Yapılacak iş 1
Kayıtlarda "right shoulder: (473, 197, 2)" geçen satırdan başlayıp "left hip: (436, 1249, -6)" geçen satır da dahil olmak üzere o satıra kadar uzanan satırları, her satıra bir dize düşecek şekilde bir JSON listesine dönüştür. Boş satırları ve resimleri yanıta katma.

━━━ Kaynak metin ━━━

Mevlana'dan etkilenip Müslüman oldular
- Written by Samanyolu Haber
- font size decrease font size increase font size
- Add new comment
Mevlana'dan, eserlerinden ve felsefesinden etkilenen ABD, İsviçre, İtalya, İsveç ve Meksikalı 7 kişinin Müslüman olması, bir müzik firması tarafından belgesel haline getirildi.
Konya'da sufi müziği albümleri ile bilinen Çetiner Müzik Film Yapım'ın sahibi Hikmet Çetiner, AA muhabirine yaptığı açıklamada, Mevlana ve Mevleviliğin tanıtımı amacıyla bugüne kadar birçok eser hazırladıklarını söyledi.

━━━ Kullanılacak kayıtlar ━━━

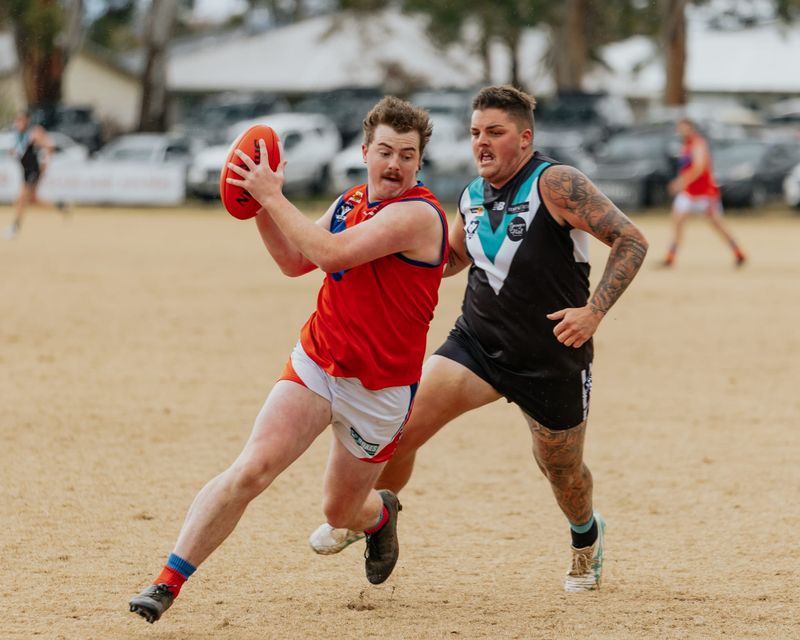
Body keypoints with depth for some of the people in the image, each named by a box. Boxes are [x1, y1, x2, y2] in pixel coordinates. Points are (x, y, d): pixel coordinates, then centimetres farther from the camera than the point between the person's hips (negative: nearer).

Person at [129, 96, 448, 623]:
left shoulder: (418, 213, -18)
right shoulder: (350, 202, 7)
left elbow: (330, 253, -27)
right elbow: (295, 262, 19)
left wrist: (274, 196, -22)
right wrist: (262, 206, 5)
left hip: (380, 389, -4)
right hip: (316, 364, 4)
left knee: (341, 510, 12)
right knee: (252, 468, -17)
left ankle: (381, 514, 51)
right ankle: (168, 583, -18)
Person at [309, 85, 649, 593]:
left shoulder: (556, 184, -18)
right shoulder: (473, 197, 2)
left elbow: (631, 240, -19)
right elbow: (452, 256, 24)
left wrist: (594, 311, -27)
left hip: (553, 357, -4)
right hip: (478, 341, 4)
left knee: (562, 470, 14)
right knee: (404, 427, -14)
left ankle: (587, 537, 48)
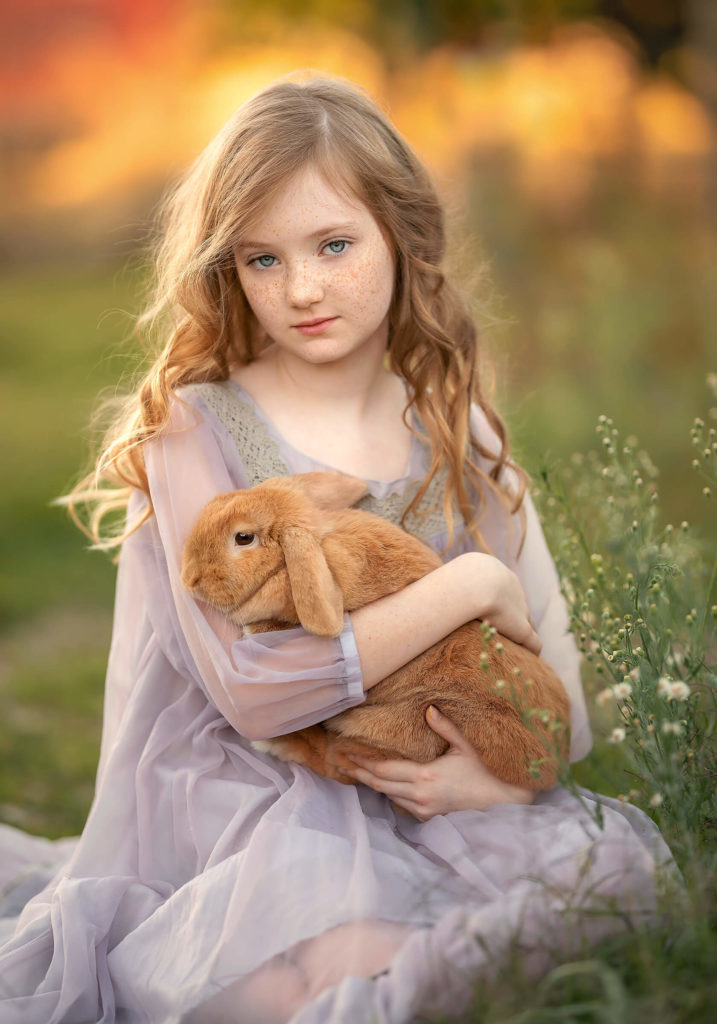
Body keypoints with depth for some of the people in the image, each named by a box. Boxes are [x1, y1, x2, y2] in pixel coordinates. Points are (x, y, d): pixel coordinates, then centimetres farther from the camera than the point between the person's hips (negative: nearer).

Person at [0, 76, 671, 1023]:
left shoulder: (456, 433, 7)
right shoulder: (195, 430, -7)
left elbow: (554, 667, 9)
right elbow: (252, 688, -18)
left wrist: (504, 769, -13)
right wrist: (471, 587, -15)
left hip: (415, 795, 4)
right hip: (242, 797, -4)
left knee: (624, 865, -22)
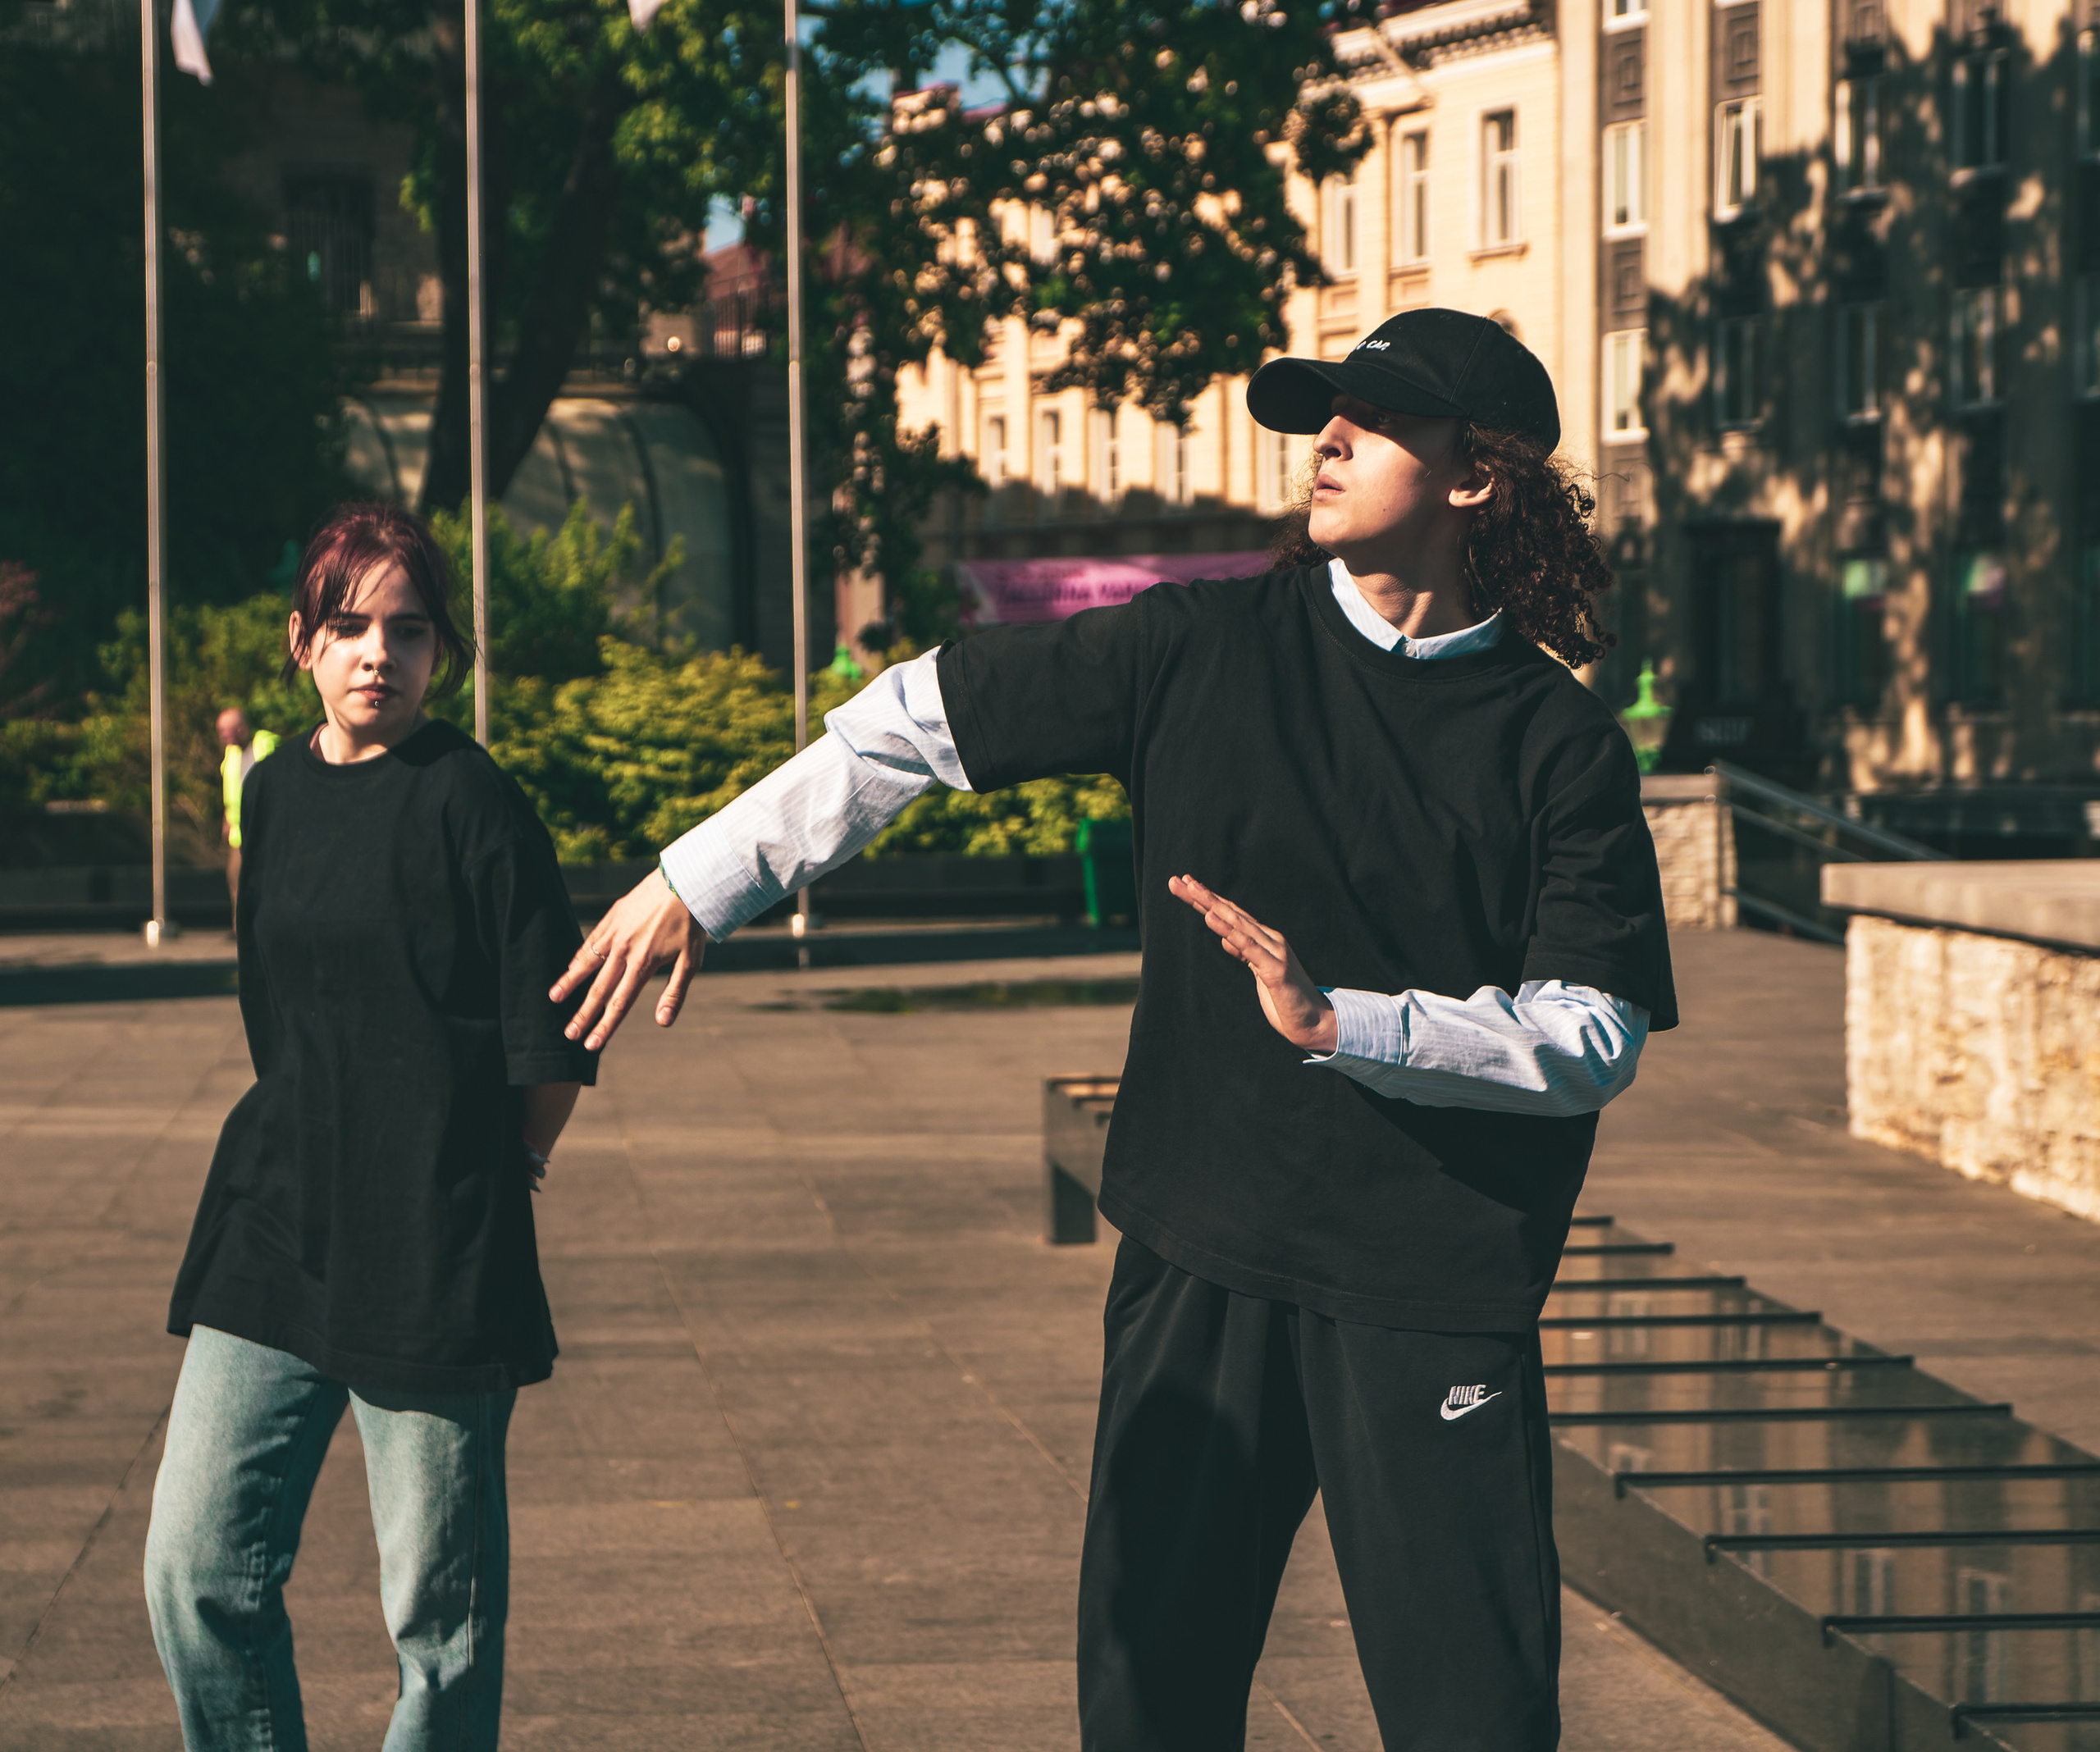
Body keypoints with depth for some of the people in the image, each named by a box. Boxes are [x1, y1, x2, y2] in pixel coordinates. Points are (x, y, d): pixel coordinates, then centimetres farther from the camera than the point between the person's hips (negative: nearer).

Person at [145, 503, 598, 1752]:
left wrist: (496, 1171, 4)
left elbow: (554, 1040, -6)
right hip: (278, 1222, 6)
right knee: (198, 1567, 1)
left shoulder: (471, 799, -7)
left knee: (439, 1602, 1)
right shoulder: (276, 794, 12)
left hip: (436, 1249, -6)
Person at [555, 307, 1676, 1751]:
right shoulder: (1209, 651, 2)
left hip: (1437, 1287, -2)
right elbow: (923, 720, 9)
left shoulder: (1564, 749, -4)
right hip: (1201, 1254, 3)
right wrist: (698, 883, 8)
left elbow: (1595, 1039, -10)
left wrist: (1337, 1022, -21)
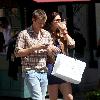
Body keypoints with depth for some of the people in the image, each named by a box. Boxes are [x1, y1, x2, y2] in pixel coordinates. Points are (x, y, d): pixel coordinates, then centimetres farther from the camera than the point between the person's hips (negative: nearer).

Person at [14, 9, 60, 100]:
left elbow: (50, 53, 19)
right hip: (31, 71, -5)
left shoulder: (47, 34, 13)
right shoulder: (24, 34, -2)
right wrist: (34, 48, -13)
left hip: (43, 72, 5)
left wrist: (51, 49, -5)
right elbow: (17, 53, -5)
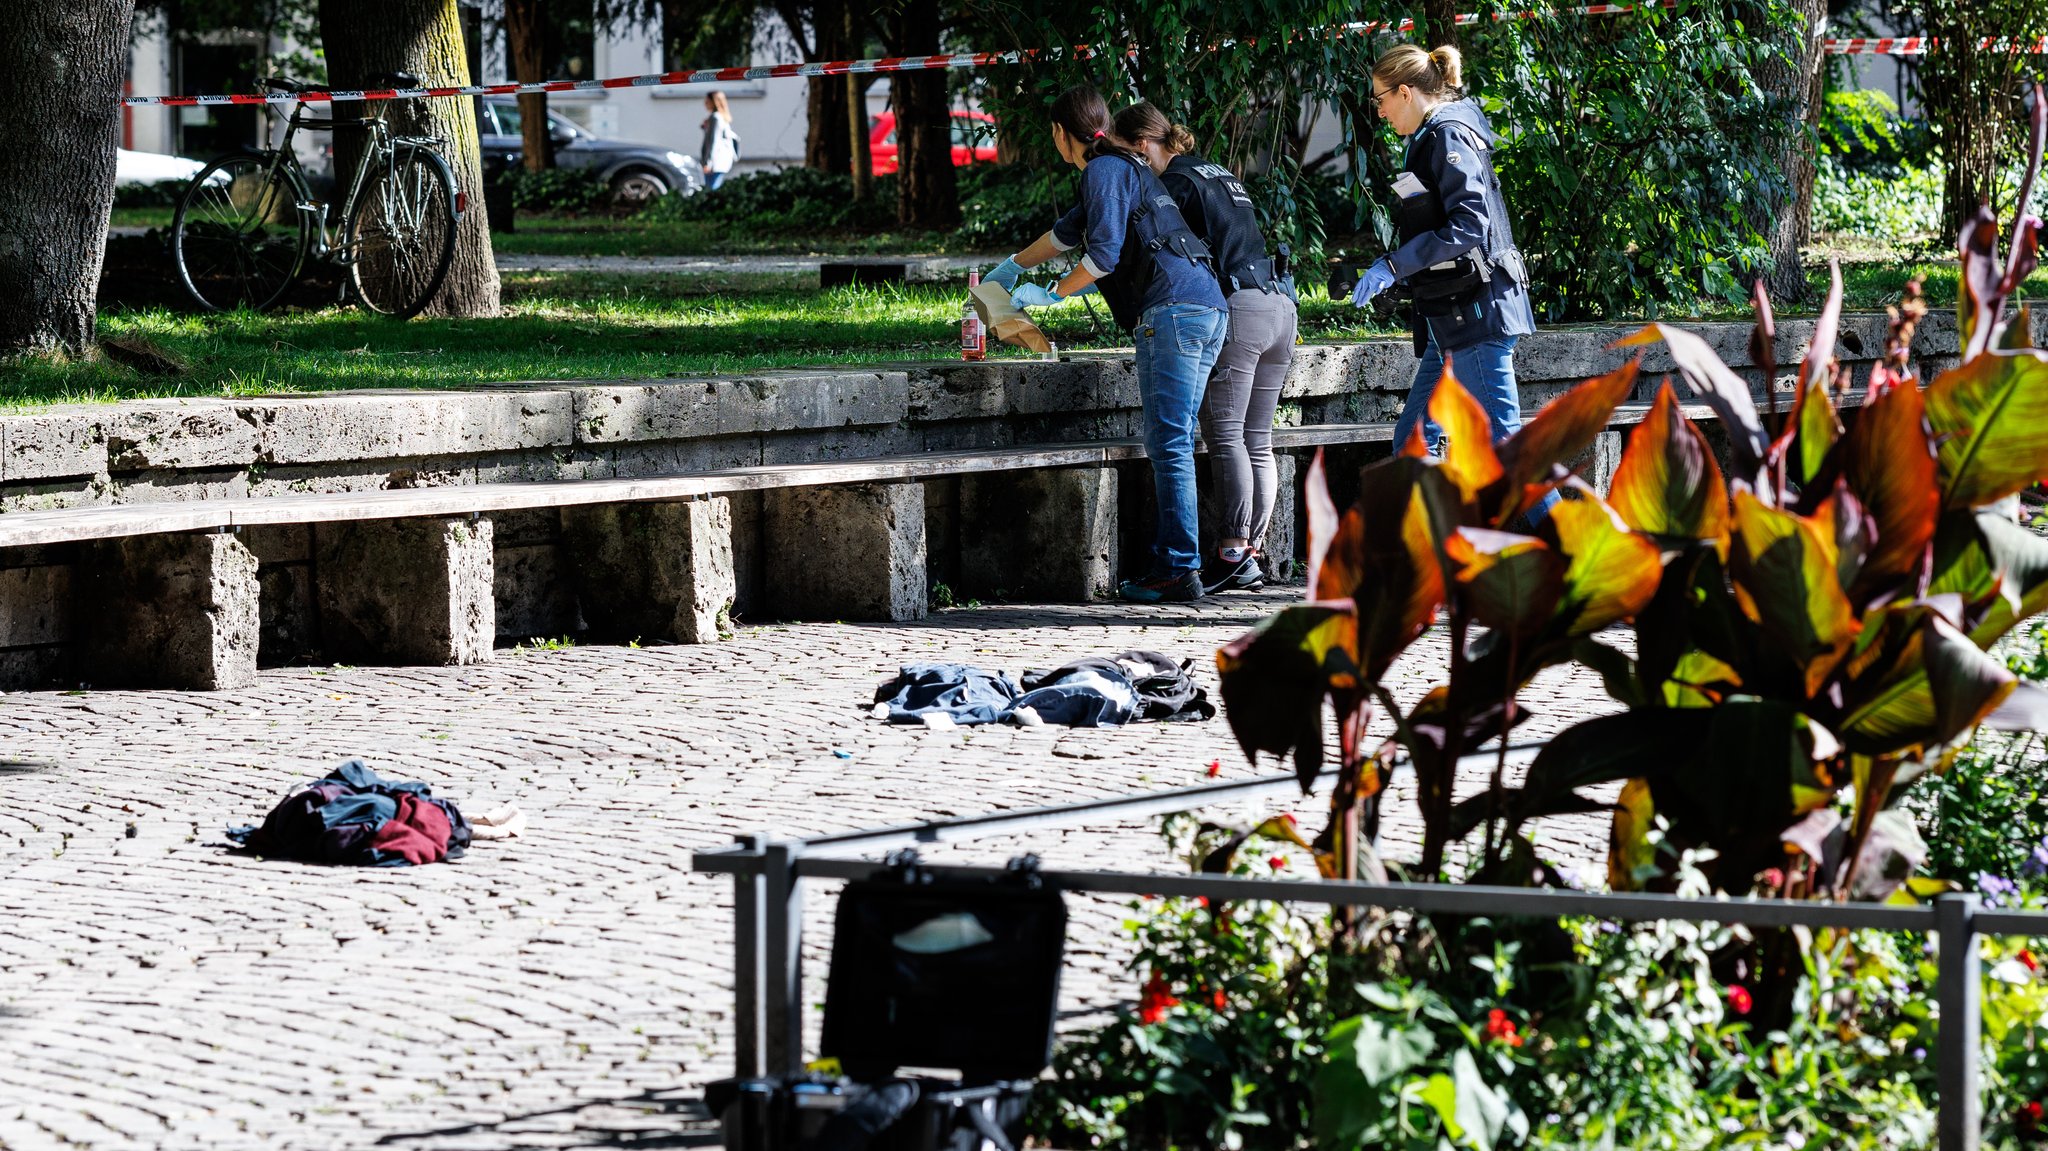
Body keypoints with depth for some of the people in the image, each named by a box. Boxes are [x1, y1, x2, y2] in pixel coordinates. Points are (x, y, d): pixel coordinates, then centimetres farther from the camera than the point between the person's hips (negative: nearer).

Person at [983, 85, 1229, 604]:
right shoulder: (1126, 167, 30)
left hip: (1171, 311, -10)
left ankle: (1180, 571, -14)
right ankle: (1173, 562, 9)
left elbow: (1104, 253, -12)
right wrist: (1012, 266, 58)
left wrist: (1051, 294, 1)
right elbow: (1067, 232, 45)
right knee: (1171, 445, 10)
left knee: (1169, 447, -11)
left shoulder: (1104, 170, -1)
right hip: (1206, 309, 10)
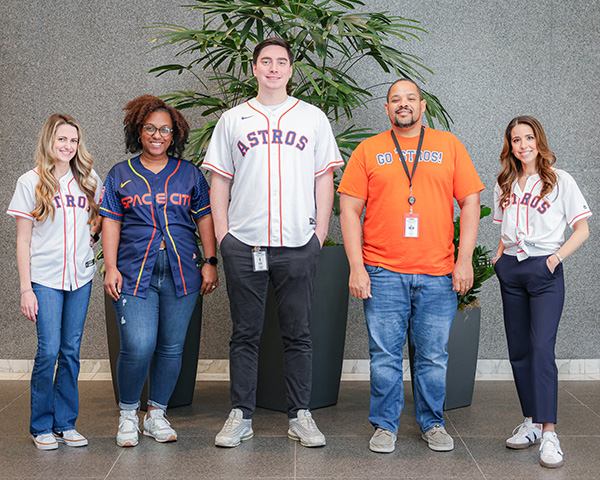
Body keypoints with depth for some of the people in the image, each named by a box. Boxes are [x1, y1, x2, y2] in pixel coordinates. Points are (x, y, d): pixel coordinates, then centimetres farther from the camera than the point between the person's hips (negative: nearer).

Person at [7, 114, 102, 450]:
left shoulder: (89, 181, 8)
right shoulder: (31, 183, 0)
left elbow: (101, 217, 26)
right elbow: (23, 240, -1)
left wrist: (93, 231, 5)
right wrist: (26, 288, -6)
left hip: (81, 277, 3)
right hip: (45, 277, -3)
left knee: (71, 350, 6)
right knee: (49, 350, -8)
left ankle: (66, 423, 16)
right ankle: (41, 427, 8)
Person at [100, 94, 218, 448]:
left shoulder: (189, 173, 12)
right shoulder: (121, 175, 10)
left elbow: (205, 218, 11)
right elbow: (111, 223, 7)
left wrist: (210, 262, 3)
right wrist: (111, 268, -2)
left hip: (182, 273, 2)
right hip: (135, 272, -1)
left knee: (171, 348, 4)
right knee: (138, 348, -12)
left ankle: (157, 415, 21)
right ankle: (128, 413, 10)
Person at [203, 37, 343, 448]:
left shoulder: (313, 118, 9)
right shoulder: (233, 119, 10)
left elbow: (324, 180, 8)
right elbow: (219, 181, 9)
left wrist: (320, 234, 0)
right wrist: (223, 236, 1)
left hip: (298, 244, 0)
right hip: (243, 244, 1)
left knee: (298, 334, 5)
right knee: (245, 334, 6)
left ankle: (301, 415, 15)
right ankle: (241, 415, 16)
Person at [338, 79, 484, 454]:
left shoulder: (449, 146, 10)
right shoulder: (369, 150, 7)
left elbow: (470, 203, 7)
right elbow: (350, 209, 4)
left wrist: (465, 260, -2)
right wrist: (356, 267, -5)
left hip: (437, 273, 1)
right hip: (383, 273, 0)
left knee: (434, 356, 7)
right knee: (385, 356, 3)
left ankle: (433, 423, 23)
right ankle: (385, 425, 17)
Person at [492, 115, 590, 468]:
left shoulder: (560, 181, 0)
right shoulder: (505, 185, 13)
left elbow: (582, 230, 1)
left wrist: (557, 257, -12)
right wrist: (500, 257, 6)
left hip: (544, 271, -5)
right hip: (511, 271, 5)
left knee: (542, 348, -15)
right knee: (519, 350, 6)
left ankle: (549, 433, -14)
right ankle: (531, 422, 17)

━━━

Yapılacak iş 2
Mevlana haberinde "Mevlana'dan etkilenip Müslüman" sözlerinden başlayıp "eser hazırladıklarını söyledi." sözleri de dahil olmak üzere o sözlere kadar süren kısmı hiçbir değişiklik yapmadan tekrar yaz.

Örnek çözüm 1
[
  "right shoulder: (473, 197, 2)",
  "left elbow: (631, 240, -19)",
  "right elbow: (452, 256, 24)",
  "left wrist: (594, 311, -27)",
  "left hip: (553, 357, -4)",
  "right hip: (478, 341, 4)",
  "left knee: (562, 470, 14)",
  "right knee: (404, 427, -14)",
  "left ankle: (587, 537, 48)",
  "Body keypoints with depth for some of the people in the image, each named by a box. Boxes are [x1, y1, x2, y2] in pixel coordinates. Points are (x, y, d): pixel coordinates, then centimetres farther from the camera than the point between the person's hips (negative: nearer).",
  "Person at [0, 76, 671, 1023]:",
  "left shoulder: (456, 433, 7)",
  "right shoulder: (195, 430, -7)",
  "left elbow: (554, 667, 9)",
  "right elbow: (252, 688, -18)",
  "left wrist: (504, 769, -13)",
  "right wrist: (471, 587, -15)",
  "left hip: (415, 795, 4)",
  "right hip: (242, 797, -4)",
  "left knee: (624, 865, -22)",
  "Body keypoints with depth for some of the people in the image, each named by a box. Boxes are [x1, y1, x2, y2] in pixel coordinates. Points are (x, y, d): pixel coordinates, then centimetres farther from the camera than the point between the person's hips (negative: nearer).",
  "Person at [145, 503, 598, 1752]:",
  "left wrist: (496, 1171, 4)",
  "left elbow: (554, 1040, -6)",
  "right hip: (278, 1222, 6)",
  "right knee: (198, 1567, 1)",
  "left shoulder: (471, 799, -7)",
  "left knee: (439, 1602, 1)",
  "right shoulder: (276, 794, 12)",
  "left hip: (436, 1249, -6)"
]

Örnek çözüm 2
Mevlana'dan etkilenip Müslüman oldular
- Written by Samanyolu Haber
- font size decrease font size increase font size
- Add new comment
Mevlana'dan, eserlerinden ve felsefesinden etkilenen ABD, İsviçre, İtalya, İsveç ve Meksikalı 7 kişinin Müslüman olması, bir müzik firması tarafından belgesel haline getirildi.
Konya'da sufi müziği albümleri ile bilinen Çetiner Müzik Film Yapım'ın sahibi Hikmet Çetiner, AA muhabirine yaptığı açıklamada, Mevlana ve Mevleviliğin tanıtımı amacıyla bugüne kadar birçok eser hazırladıklarını söyledi.